O início de mudanças fundamentais na sociedade russa está diante de nós, embora com um grande atraso temporal. Evgeny Prigozhin personifica uma dessas direções. Esta é, antes de mais nada, uma guerra na qual o Grupo Wagner ilustra de forma mais vívida o que realmente é a meritocracia, isto é, o poder dos mais distintos, dos mais corajosos, dos mais merecedores. As elites de guerra são as que melhor cumprem as tarefas que lhes são impostas, e não há outros critérios. Na verdade, nossas forças armadas – pelo menos alguns dos componentes de assalto mais importantes – claramente precisam ser reorganizadas ao som do Wagner. Com um critério de avaliação: eficácia. Nas condições de guerra, o antigo critério de lealdade combinado com habilidades cortesãs não é mais suficiente. A lealdade está implícita na guerra, caso contrário, a execução é imediata. Mas agora algo mais é necessário: a capacidade de lidar com tarefas. A qualquer custo. Mesmo à custa da nossa própria vida e da dos outros. Isso por si só traz o melhor. E o pior. Tudo o que resta é colocar o melhor sobre o pior, e toda a causa irá para a Vitória.
Isso não se aplica apenas à guerra. Na política, na economia, na governança, na administração e mesmo na educação e na cultura, tendências semelhantes começam gradualmente a fazer-se sentir.
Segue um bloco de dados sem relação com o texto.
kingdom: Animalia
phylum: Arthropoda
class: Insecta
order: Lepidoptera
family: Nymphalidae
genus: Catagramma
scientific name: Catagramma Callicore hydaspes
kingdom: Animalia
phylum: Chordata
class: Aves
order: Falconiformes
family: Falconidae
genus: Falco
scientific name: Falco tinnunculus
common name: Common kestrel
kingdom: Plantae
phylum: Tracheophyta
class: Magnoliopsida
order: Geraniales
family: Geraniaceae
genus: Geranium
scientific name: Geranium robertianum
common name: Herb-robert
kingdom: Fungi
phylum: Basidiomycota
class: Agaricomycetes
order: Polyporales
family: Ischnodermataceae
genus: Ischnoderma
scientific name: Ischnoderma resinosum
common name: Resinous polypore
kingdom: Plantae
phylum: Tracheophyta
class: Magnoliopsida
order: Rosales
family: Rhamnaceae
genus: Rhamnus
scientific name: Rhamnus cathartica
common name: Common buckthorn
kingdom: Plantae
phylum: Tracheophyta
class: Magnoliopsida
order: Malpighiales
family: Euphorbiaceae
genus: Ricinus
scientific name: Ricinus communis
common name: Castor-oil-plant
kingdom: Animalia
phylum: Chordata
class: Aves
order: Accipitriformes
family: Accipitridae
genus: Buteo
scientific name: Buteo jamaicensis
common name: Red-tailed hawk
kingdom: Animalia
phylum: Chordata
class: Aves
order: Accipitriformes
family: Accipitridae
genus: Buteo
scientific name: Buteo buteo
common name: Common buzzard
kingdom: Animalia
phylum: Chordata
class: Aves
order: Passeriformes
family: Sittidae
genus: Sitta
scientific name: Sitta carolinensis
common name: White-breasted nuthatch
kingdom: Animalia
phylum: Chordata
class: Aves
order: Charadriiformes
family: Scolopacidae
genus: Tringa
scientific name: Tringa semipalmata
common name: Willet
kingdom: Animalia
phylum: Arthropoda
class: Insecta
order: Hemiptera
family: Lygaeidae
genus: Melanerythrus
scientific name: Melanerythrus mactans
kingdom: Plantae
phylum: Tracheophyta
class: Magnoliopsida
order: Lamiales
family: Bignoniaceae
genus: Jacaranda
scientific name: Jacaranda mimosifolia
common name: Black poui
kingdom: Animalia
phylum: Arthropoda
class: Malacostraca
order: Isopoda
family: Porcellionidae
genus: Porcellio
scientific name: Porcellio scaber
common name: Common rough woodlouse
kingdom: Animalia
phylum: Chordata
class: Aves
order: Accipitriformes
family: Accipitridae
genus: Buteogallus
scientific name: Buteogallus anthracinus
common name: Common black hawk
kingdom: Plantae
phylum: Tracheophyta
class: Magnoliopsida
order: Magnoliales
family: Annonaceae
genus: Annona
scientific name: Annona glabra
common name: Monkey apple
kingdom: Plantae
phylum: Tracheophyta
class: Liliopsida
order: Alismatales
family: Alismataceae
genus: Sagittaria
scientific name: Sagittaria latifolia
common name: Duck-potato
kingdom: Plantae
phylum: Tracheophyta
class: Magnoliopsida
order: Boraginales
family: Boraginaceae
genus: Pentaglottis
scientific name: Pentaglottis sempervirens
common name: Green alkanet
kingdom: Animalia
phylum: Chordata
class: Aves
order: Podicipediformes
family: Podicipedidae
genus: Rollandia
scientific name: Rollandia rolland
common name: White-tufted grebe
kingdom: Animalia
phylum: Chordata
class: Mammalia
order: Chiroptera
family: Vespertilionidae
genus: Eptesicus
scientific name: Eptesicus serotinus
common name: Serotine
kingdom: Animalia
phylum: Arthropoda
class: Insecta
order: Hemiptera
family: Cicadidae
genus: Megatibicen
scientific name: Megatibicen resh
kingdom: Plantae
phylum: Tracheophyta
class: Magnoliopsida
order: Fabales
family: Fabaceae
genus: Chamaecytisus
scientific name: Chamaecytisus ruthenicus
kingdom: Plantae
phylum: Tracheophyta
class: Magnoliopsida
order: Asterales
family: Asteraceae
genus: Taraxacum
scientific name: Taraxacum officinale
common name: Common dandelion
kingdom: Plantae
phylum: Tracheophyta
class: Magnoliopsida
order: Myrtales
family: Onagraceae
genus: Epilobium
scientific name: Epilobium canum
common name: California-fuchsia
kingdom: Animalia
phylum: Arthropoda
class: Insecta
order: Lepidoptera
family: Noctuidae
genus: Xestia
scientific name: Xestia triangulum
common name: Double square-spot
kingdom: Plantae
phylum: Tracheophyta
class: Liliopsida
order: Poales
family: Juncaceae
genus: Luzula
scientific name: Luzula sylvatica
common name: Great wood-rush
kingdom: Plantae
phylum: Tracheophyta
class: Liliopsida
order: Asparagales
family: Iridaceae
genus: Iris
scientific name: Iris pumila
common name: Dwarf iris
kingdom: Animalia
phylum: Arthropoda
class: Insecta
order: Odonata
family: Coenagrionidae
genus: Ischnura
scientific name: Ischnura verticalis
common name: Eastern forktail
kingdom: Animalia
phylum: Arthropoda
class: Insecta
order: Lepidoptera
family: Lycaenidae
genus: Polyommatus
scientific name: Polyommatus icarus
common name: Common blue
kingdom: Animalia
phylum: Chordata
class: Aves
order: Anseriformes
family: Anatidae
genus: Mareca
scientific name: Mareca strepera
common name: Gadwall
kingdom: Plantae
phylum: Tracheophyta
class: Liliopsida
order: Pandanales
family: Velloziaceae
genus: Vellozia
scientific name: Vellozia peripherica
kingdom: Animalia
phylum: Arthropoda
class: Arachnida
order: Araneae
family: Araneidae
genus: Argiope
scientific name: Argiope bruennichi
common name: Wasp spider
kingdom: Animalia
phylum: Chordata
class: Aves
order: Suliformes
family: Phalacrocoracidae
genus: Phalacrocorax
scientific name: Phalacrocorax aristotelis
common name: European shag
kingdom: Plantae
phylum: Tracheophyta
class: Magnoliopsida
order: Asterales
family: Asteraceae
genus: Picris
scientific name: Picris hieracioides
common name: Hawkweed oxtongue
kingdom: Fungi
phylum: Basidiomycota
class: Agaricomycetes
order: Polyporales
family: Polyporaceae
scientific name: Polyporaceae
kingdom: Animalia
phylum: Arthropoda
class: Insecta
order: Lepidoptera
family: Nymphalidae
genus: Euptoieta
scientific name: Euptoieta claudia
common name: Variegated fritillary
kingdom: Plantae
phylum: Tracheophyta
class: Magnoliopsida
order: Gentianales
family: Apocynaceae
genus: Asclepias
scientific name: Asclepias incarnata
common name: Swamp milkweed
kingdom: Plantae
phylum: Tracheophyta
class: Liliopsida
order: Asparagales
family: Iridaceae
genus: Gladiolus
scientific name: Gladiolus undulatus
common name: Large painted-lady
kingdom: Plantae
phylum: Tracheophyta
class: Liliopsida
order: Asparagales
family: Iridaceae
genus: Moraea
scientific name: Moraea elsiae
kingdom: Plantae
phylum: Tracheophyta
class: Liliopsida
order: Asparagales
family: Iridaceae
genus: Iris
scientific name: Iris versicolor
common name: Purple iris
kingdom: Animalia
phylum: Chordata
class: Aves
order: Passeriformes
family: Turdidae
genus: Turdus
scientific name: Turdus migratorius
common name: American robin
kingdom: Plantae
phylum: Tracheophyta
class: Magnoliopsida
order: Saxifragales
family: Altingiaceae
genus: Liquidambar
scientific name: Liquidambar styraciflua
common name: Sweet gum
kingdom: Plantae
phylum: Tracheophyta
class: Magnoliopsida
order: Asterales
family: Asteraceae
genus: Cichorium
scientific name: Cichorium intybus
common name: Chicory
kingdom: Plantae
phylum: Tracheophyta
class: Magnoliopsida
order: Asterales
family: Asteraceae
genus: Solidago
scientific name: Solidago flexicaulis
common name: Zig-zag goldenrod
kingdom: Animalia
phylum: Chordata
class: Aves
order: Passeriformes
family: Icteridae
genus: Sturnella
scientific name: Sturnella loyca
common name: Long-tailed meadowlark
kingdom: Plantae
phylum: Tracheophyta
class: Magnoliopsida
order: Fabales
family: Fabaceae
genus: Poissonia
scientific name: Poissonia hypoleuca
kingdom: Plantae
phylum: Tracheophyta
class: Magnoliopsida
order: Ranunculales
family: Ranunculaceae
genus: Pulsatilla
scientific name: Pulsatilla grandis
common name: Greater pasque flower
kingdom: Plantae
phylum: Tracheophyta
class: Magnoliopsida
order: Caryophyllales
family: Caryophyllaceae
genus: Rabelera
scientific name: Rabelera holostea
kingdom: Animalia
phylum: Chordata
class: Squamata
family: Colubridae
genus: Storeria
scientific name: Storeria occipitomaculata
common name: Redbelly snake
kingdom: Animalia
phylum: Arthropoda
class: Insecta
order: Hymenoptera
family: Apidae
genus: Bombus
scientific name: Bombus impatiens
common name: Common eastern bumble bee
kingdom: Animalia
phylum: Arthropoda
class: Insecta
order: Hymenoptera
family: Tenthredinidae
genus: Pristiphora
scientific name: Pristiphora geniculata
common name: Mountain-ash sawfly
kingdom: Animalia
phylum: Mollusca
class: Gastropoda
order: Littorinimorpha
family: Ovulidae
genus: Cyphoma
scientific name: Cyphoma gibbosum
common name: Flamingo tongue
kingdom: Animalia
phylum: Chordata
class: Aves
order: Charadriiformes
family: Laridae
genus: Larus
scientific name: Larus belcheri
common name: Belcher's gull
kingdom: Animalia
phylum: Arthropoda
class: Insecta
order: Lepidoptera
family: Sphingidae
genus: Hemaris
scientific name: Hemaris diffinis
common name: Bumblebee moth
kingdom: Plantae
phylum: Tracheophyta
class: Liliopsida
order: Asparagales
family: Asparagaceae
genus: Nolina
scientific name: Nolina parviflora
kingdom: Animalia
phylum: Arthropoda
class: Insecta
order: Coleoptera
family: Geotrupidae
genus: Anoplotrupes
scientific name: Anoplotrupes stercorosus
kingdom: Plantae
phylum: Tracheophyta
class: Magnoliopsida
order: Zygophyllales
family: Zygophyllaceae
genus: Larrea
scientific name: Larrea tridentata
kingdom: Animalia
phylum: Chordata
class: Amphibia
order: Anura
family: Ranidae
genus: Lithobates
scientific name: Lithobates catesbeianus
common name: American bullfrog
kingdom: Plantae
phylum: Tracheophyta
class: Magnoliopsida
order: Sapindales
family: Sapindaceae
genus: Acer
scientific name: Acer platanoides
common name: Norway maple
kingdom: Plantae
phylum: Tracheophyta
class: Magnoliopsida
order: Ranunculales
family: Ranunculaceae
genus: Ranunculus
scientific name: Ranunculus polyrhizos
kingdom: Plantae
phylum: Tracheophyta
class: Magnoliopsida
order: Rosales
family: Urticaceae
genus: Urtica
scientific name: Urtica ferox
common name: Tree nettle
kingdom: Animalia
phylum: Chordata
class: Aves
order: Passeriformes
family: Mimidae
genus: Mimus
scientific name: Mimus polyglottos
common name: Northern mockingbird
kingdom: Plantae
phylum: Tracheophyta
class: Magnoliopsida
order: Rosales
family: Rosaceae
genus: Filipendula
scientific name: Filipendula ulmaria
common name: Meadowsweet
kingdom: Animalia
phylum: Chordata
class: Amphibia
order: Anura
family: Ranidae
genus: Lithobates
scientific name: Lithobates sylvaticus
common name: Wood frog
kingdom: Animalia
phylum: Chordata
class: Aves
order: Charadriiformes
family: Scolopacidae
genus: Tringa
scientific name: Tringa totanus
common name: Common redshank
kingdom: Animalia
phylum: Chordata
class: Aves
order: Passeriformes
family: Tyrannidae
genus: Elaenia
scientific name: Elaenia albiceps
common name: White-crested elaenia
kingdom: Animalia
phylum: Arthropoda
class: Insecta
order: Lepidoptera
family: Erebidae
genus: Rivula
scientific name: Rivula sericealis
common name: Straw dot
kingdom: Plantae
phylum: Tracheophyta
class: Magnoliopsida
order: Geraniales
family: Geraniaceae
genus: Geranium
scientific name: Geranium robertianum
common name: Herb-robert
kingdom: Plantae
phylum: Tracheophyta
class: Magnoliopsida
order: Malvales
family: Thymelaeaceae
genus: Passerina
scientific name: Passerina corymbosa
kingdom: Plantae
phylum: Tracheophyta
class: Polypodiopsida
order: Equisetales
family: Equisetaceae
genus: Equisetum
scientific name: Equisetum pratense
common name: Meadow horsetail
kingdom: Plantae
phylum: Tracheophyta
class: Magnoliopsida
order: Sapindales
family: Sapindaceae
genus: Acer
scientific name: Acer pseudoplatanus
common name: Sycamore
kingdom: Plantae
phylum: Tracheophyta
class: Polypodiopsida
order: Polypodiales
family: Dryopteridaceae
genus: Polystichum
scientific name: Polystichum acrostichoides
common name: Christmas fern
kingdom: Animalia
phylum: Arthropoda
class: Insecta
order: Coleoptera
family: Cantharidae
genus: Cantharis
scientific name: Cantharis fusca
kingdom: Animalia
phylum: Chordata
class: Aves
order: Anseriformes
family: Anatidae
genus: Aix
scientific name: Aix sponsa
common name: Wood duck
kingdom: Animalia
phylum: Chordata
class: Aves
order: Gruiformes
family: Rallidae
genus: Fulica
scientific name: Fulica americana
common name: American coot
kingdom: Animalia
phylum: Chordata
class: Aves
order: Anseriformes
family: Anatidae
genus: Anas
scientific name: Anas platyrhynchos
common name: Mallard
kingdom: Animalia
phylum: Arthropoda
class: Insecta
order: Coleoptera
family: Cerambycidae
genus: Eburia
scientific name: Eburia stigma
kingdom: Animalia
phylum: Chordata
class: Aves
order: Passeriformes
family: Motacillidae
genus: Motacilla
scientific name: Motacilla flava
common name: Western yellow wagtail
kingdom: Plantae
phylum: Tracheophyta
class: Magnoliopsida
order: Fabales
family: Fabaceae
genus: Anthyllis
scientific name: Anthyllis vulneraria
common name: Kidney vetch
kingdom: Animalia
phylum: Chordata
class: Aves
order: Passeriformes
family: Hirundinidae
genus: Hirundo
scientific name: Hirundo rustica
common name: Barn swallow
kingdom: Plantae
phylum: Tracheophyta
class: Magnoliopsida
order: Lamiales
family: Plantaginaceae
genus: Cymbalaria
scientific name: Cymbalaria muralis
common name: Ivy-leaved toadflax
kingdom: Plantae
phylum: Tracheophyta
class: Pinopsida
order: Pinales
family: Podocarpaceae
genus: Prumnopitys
Pessoas de um tipo especial são capazes de agir e alcançar resultados significativos em estados de emergência.
Lev Gumilev chamou esses tipos de ‘apaixonados’. Em prosa mais comum, eles são ‘gerentes de crise’.”
Podemos falar de “princípios do Wagner” em todos os domínios: aqueles que lidam com mais eficácia com as tarefas mais difíceis e inexequíveis que lhes são apresentadas devem se destacar. Aqueles que não conseguem devem recuar. Na terminologia política de Vilfredo Pareto, isso se chama “circulação das elites”. Na Rússia, isso está acontecendo de forma extremamente lenta e esporádica e, na maioria das vezes, não está acontecendo. A guerra exige a “circulação das elites” na ordem do ultimato. Este é um verdadeiro horror para as velhas elites que perderam sua capacidade e foram cortadas de sua matriz no Ocidente.
Evgeny Prigozhin apontou o vetor mais importante para a direção em que a Rússia terá que se mover sob quaisquer condições e circunstâncias. É por isso que o Ocidente sonha em destruí-lo e conta com as velhas elites russas, que não estão mais à altura dos desafios do momento, para ajudá-los nisso. As apostas estão aumentando constantemente. A vitória está em jogo. O caminho para a Vitória passa apenas pela justiça.